Roger Wicker

In recent days, President Biden put forward a sweeping and misguided plan to overhaul our nation’s immigration system. Most notably, the proposal fails to address the long-term security challenges that have plagued our southern border. This legislation comes as a new migrant caravan is now making its way through Mexico, threatening another surge on our border.

Without a serious commitment to border security, President Biden’s proposal will likely encourage more waves of illegal immigration by rewarding those who violate U.S. law.

Biden plan encourages caravan

For several weeks, the Biden Administration has been signaling that the days of strict immigration enforcement are over. A few days before taking office, Vice President-elect Kamala Harris appeared on Univision to outline the Biden Administration’s lax immigration policies. Days later, a caravan of over 7,000 migrants formed in Honduras and began heading north toward the U.S., leading Mexico’s President to warn that migrants believe the “doors are open.”

Upon taking office, President Biden immediately rescinded President Trump’s order that had strengthened federal-state cooperation on immigration enforcement. He also withdrew funding for barrier projects on our southern border and ordered a 100-day pause on deportations – a move that has since been blocked in court.

President Biden is now pushing legislation that is weaker on border security than even the policies backed by President Obama, with whom he served as vice president. Biden’s proposal would grant immediate legal status to farmworkers, those with temporary protected status and recipients of the Deferred Action for Childhood Arrivals (DACA) program. It would also give pathways to citizenship to almost all illegal immigrants and expand our refugee resettlement program.

There is one helpful provision that would boost surveillance technology along the border, but the bill would not provide funds for border wall construction, which is critical to any balanced approach to immigration reform.

Immigration reform must include secure border

Of the more than 11 million people living illegally in the U.S. today, many were brought here by their parents at a young age. There has long been a bipartisan willingness to address these children while also strengthening immigration enforcement across the board.
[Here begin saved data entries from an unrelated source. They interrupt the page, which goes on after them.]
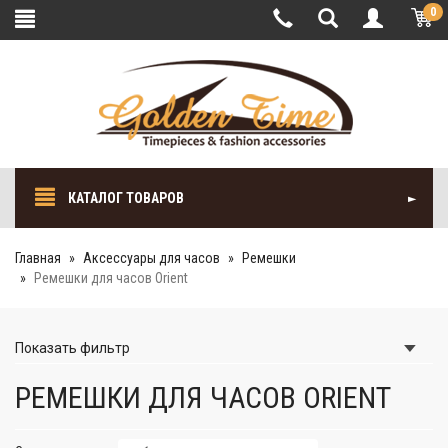
0
КАТАЛОГ ТОВАРОВ
Главная
Аксессуары для часов
Ремешки
Ремешки для часов Orient
Показать
фильтр
РЕМЕШКИ ДЛЯ ЧАСОВ ORIENT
Although President Obama imposed DACA by executive decree, he also deported 3 million illegal residents, oversaw the construction of over 125 miles of border wall and supported legislation that would have funded new barriers. By contrast, President Biden appears to be the first president to take the position that barriers are not part of comprehensive border security.

As a member of the House and Senate, I have voted for the construction of walls and fencing along our southern border during every administration since President Bill Clinton. I have also supported boosting the number of border patrol agents and expanding the use of surveillance technology. These security measures are essential to any reasonable and balanced approach to immigration reform.
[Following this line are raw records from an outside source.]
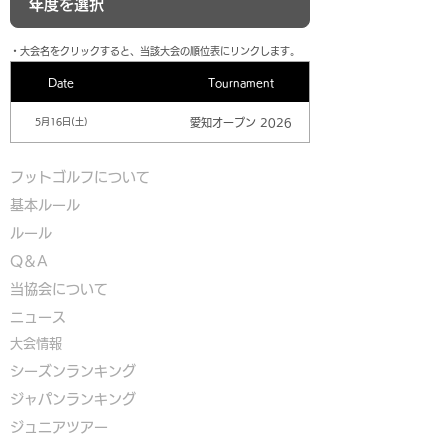
​・大会名をクリックすると、当該大会の順位表にリンクします。
Date
Tournament
愛知オープン 2026
5月16日(土)
フットゴルフについて
基本ルール
ルール
Q＆A
​
当協会について
​ニュース
大会情報
シーズンランキング
ジャパンランキング
ジュニアツアー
Earlier this month, the Senate held a series of important immigration votes. I voted in favor of protecting contracts with companies that are building fences on our southern border. I also voted for the Stop Dangerous Sanctuary Cities Act, which would withhold critical funding from sanctuary cities that disregard our immigration laws. In addition, I voted for a measure that would prioritize the arrest of criminal aliens who have committed violent crimes. Regrettably, Democrats rejected these measures, resulting in a failure to pass what should be mainstream priorities.

It appears unlikely that President Biden will come to recognize the pressing need for these reforms, but Republicans will continue to make the case for border walls, surveillance and more agents as essential to any realistic immigration package.